_Excerpt_
*** Begin section ***

Skip to content

Runs and polling

After submitting a detached run you get a run_id. Everything else is POST /v1/predict with an action field.

Actions

{ "action": "status", "run_id": "20260428_…" }
{ "action": "result", "run_id": "..." }
{ "action": "logs",   "run_id": "...", "tail": 200 }
{ "action": "cancel", "run_id": "..." }
Action Returns Notes
status Current state + summary block when terminal Cheapest call; use for polling
result Full result JSON (leads, per-step trace, costs) Only meaningful after terminal
logs Last tail events written by the runner Useful for debugging stuck runs; max tail is 10000
cancel Marks the run cancelled; runner halts at the next checkpoint boundary Cooperative — not instant

Status lifecycle

queued ──► running ──► succeeded
                  ├──► failed
                  └──► cancelled
Status Meaning
queued Server accepted the request; not yet on a worker
running Runner is working on it
succeeded Run completed; summary populated
failed Run threw an unhandled error; error populated
cancelled A cancel action was processed

Polling pattern

RUN_ID="..."

*** End section ***

_Dataset records_
*** Begin section ***

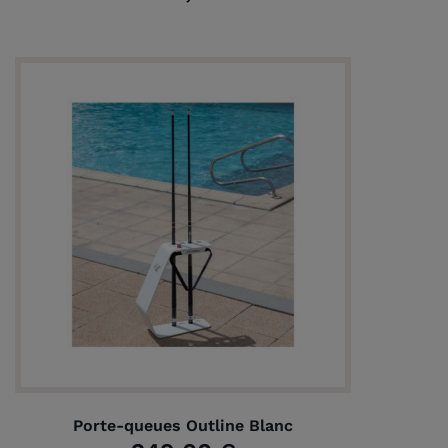
Porte-queues Outline Blanc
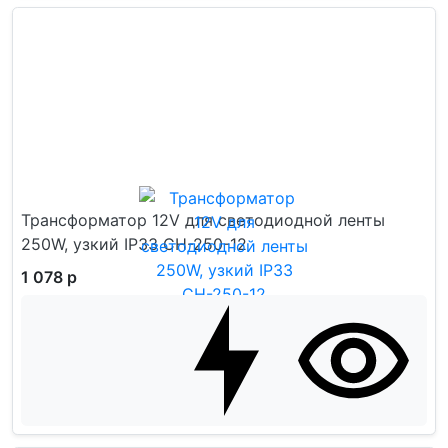
Трансформатор 12V для светодиодной ленты
250W, узкий IP33 CH-250-12
1 078 р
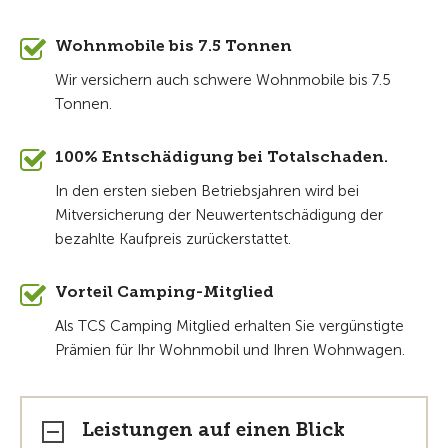
Wohnmobile bis 7.5 Tonnen
Wir versichern auch schwere Wohnmobile bis 7.5
Tonnen.
100% Entschädigung bei Totalschaden.
In den ersten sieben Betriebsjahren wird bei
Mitversicherung der Neuwertentschädigung der
bezahlte Kaufpreis zurückerstattet.
Vorteil Camping-Mitglied
Als TCS Camping Mitglied erhalten Sie vergünstigte
Prämien für Ihr Wohnmobil und Ihren Wohnwagen.
Leistungen auf einen Blick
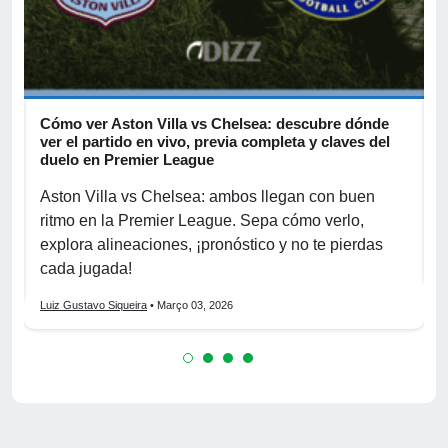
Cómo ver Aston Villa vs Chelsea: descubre dónde
D
ver el partido en vivo, previa completa y claves del
c
duelo en Premier League
R
o
Aston Villa vs Chelsea: ambos llegan con buen
p
ritmo en la Premier League. Sepa cómo verlo,
h
explora alineaciones, ¡pronóstico y no te pierdas
L
cada jugada!
Luiz Gustavo Siqueira
• Março 03, 2026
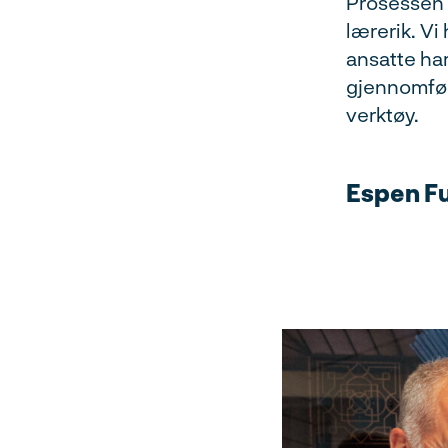
Prosessen 
lærerik. Vi
ansatte har
gjennomfør
verktøy.
Espen Fu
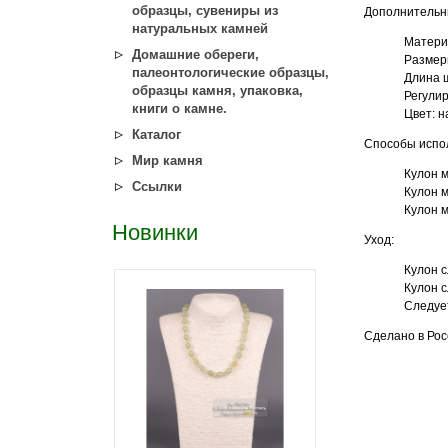
образцы, сувениры из
Дополнительн
натуральных камней
Матери
Домашние обереги,
Размеры
палеонтологические образцы,
Длина ш
образцы камня, упаковка,
Регулир
книги о камне.
Цвет: 
Каталог
Способы испо
Мир камня
Кулон м
Ссылки
Кулон м
Кулон м
Новинки
Уход:
Кулон с
Кулон с
Следует
Сделано в Рос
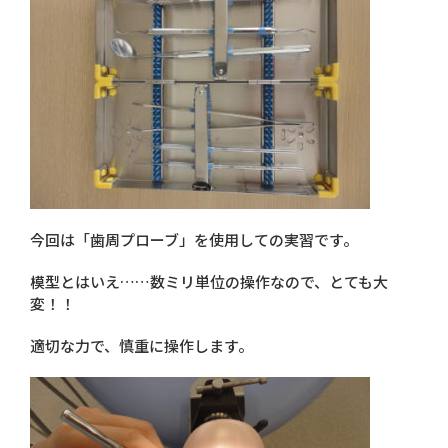
今回は「歯周プローブ」を使用しての実習です。
模型とはいえ……数ミリ単位の操作なので、とても大
変！！
適切な力で、慎重に操作します。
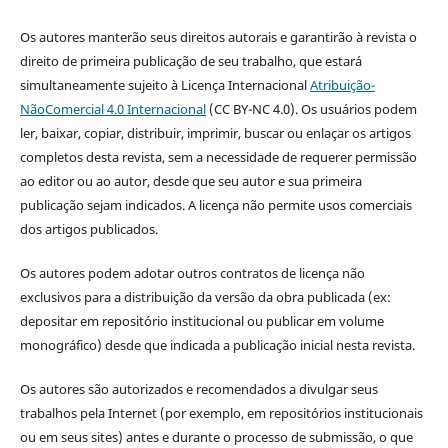
Os autores manterão seus direitos autorais e garantirão à revista o
direito de primeira publicação de seu trabalho, que estará
simultaneamente sujeito à Licença Internacional
Atribuição-
NãoComercial 4.0 Internacional
(CC BY-NC 4.0). Os usuários podem
ler, baixar, copiar, distribuir, imprimir, buscar ou enlaçar os artigos
completos desta revista, sem a necessidade de requerer permissão
ao editor ou ao autor, desde que seu autor e sua primeira
publicação sejam indicados. A licença não permite usos comerciais
dos artigos publicados.
Os autores podem adotar outros contratos de licença não
exclusivos para a distribuição da versão da obra publicada (ex:
depositar em repositório institucional ou publicar em volume
monográfico) desde que indicada a publicação inicial nesta revista.
Os autores são autorizados e recomendados a divulgar seus
trabalhos pela Internet (por exemplo, em repositórios institucionais
ou em seus sites) antes e durante o processo de submissão, o que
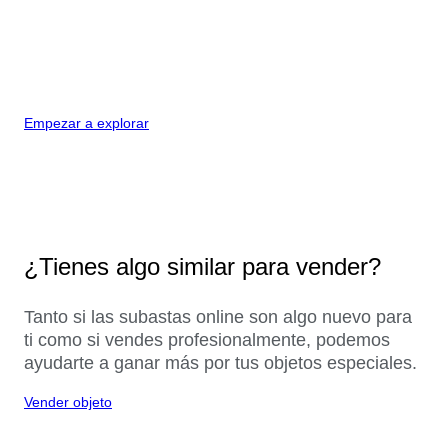
Empezar a explorar
¿Tienes algo similar para vender?
Tanto si las subastas online son algo nuevo para
ti como si vendes profesionalmente, podemos
ayudarte a ganar más por tus objetos especiales.
Vender objeto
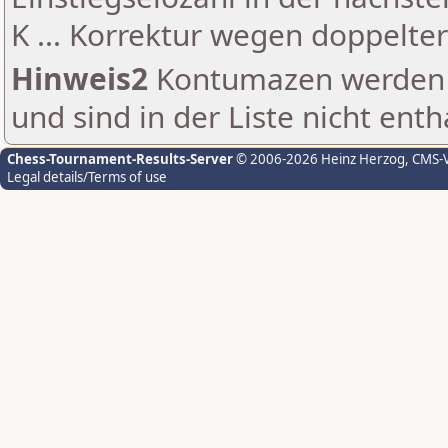
K ... Korrektur wegen doppelt
Hinweis2
Kontumazen werden g
und sind in der Liste nicht enth
Chess-Tournament-Results-Server
© 2006-2026 Heinz Herzog
, CMS-
Legal details/Terms of use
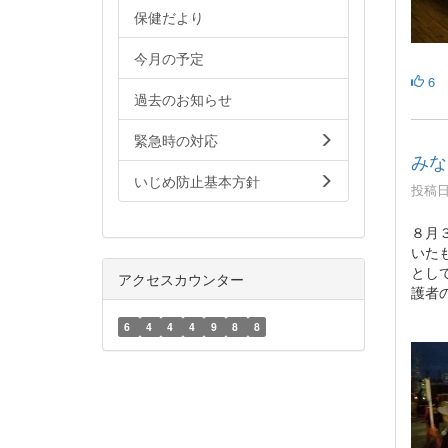
保健だより
今月の予定
6
過去のお知らせ
緊急時の対応
みな
いじめ防止基本方針
投稿日時
８月
いた
とし
アクセスカウンター
護者
6
4
4
4
9
8
8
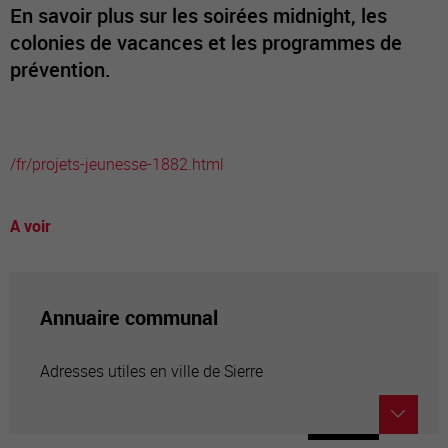
En savoir plus sur les soirées midnight, les
colonies de vacances et les programmes de
prévention.
/fr/projets-jeunesse-1882.html
A voir
Annuaire communal
Adresses utiles en ville de Sierre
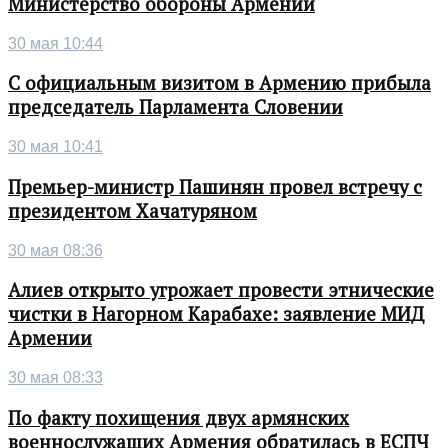
Министерство обороны Армении
30 мая 10:44
С официальным визитом в Армению прибыла
председатель Парламента Словении
30 мая 10:41
Премьер-министр Пашинян провел встречу с
президентом Хачатуряном
30 мая 08:36
Алиев открыто угрожает провести этнические
чистки в Нагорном Карабахе: заявление МИД
Армении
30 мая 08:33
По факту похищения двух армянских
военнослужащих Армения обратилась в ЕСПЧ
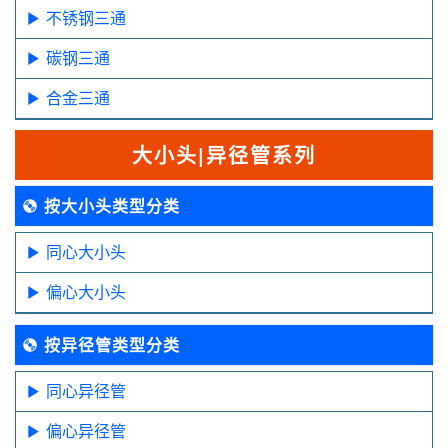
不锈钢三通
碳钢三通
合金三通
大小头|异径管系列
按大小头类型分类
同心大小头
偏心大小头
按异径管类型分类
同心异径管
偏心异径管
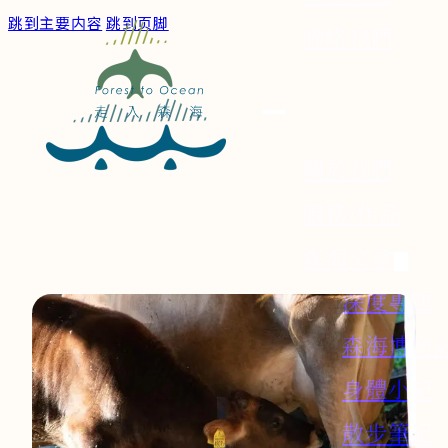
跳到主要内容
跳到页脚
聯絡我們
關於我們
服務/作品
森海文章
深度專題
森海博物
身體小記
散步筆記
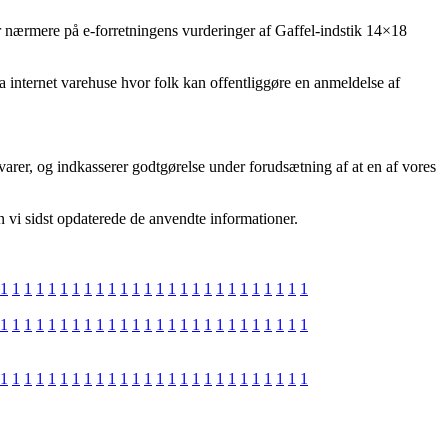
er nærmere på e-forretningens vurderinger af Gaffel-indstik 14×18
 internet varehuse hvor folk kan offentliggøre en anmeldelse af
varer, og indkasserer godtgørelse under forudsætning af at en af vores
 vi sidst opdaterede de anvendte informationer.
1
1
1
1
1
1
1
1
1
1
1
1
1
1
1
1
1
1
1
1
1
1
1
1
1
1
1
1
1
1
1
1
1
1
1
1
1
1
1
1
1
1
1
1
1
1
1
1
1
1
1
1
1
1
1
1
1
1
1
1
1
1
1
1
1
1
1
1
1
1
1
1
1
1
1
1
1
1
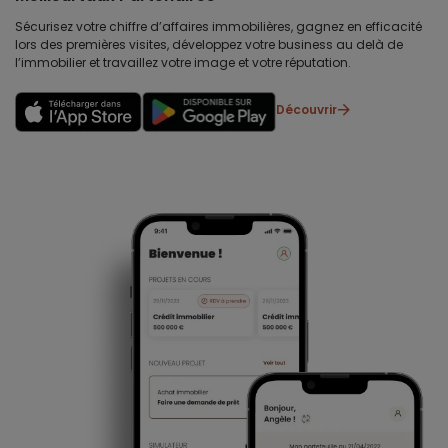
Sécurisez votre chiffre d’affaires immobilières, gagnez en efficacité
lors des premières visites, développez votre business au delà de
l’immobilier et travaillez votre image et votre réputation.
Découvrir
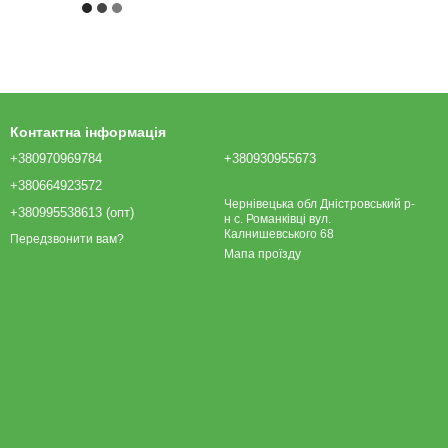
Контактна інформація
+380970969784
+380930955673
+380664923572
Чернівецька обл Дністровський р-
+380995538613 (опт)
н с. Романківці вул.
Калнишевського 68
Передзвонити вам?
Мапа проїзду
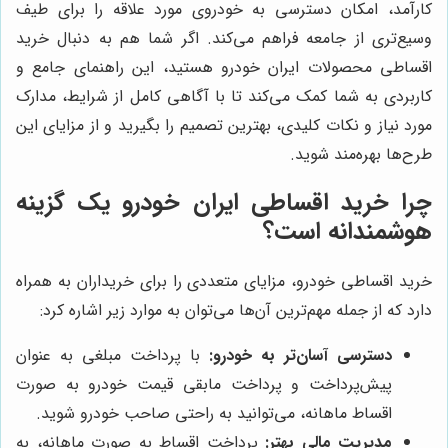
کارآمد، امکان دسترسی به خودروی مورد علاقه را برای طیف
وسیع‌تری از جامعه فراهم می‌کند. اگر شما هم به دنبال خرید
اقساطی محصولات ایران خودرو هستید، این راهنمای جامع و
کاربردی به شما کمک می‌کند تا با آگاهی کامل از شرایط، مدارک
مورد نیاز و نکات کلیدی، بهترین تصمیم را بگیرید و از مزایای این
طرح‌ها بهره‌مند شوید.
چرا خرید اقساطی ایران خودرو یک گزینه
هوشمندانه است؟
خرید اقساطی خودرو، مزایای متعددی را برای خریداران به همراه
دارد که از جمله مهم‌ترین آن‌ها می‌توان به موارد زیر اشاره کرد:
دسترسی آسان‌تر به خودرو:
با پرداخت مبلغی به عنوان
پیش‌پرداخت و پرداخت مابقی قیمت خودرو به صورت
اقساط ماهانه، می‌توانید به راحتی صاحب خودرو شوید.
مدیریت مالی بهتر:
پرداخت اقساط به صورت ماهانه، به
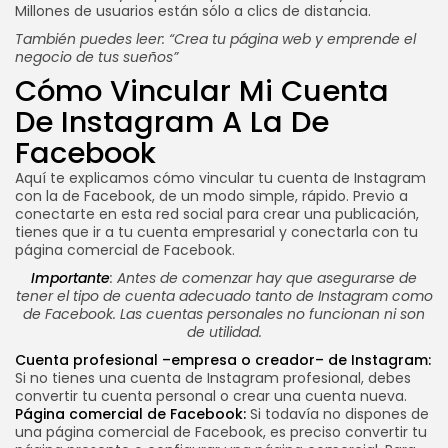
Millones de usuarios están sólo a clics de distancia.
También puedes leer:
“Crea tu página web y emprende el
negocio de tus sueños”
Cómo Vincular Mi Cuenta
De Instagram A La De
Facebook
Aquí te explicamos cómo vincular tu cuenta de Instagram
con la de Facebook, de un modo simple, rápido. Previo a
conectarte en esta red social para crear una publicación,
tienes que ir a tu cuenta empresarial y conectarla con tu
página comercial de Facebook.
Importante
: Antes de comenzar hay que asegurarse de
tener el tipo de cuenta adecuado tanto de Instagram como
de Facebook. Las cuentas personales no funcionan ni son
de utilidad.
Cuenta profesional
–empresa o creador– de Instagram:
Si no tienes una cuenta de Instagram profesional, debes
convertir tu cuenta personal o crear una cuenta nueva.
Página comercial de Facebook:
Si todavía no dispones de
una página comercial de Facebook, es preciso convertir tu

*** End section ***

Continue the runs and polling documentation from the point where it ends. None of the lines are needed for this.

while true; do
  STATE=$(curl -fsS -X POST "$ENDPOINT/v1/predict" \
    -H "Authorization: Api-Key $BASETEN_API_KEY" \
    -H "X-Mantis-Token: $MANTIS_API_TOKEN" \
    -H "Content-Type: application/json" \
    -d "{\"action\":\"status\",\"run_id\":\"$RUN_ID\"}" | jq -r .status)
  echo "$(date '+%H:%M:%S')  $STATE"
  case "$STATE" in succeeded|failed|cancelled) break ;; esac
  sleep 30
done

Recommended polling cadence:

Phase Interval
First minute every 5–10 s (catch quick failures fast)
Next 5 min every 30 s
Beyond 5 min every 60 s

Each status call hits the rate limiter; per-tenant rate_limit_per_minute defaults to 30, so a 1/min poll is fine.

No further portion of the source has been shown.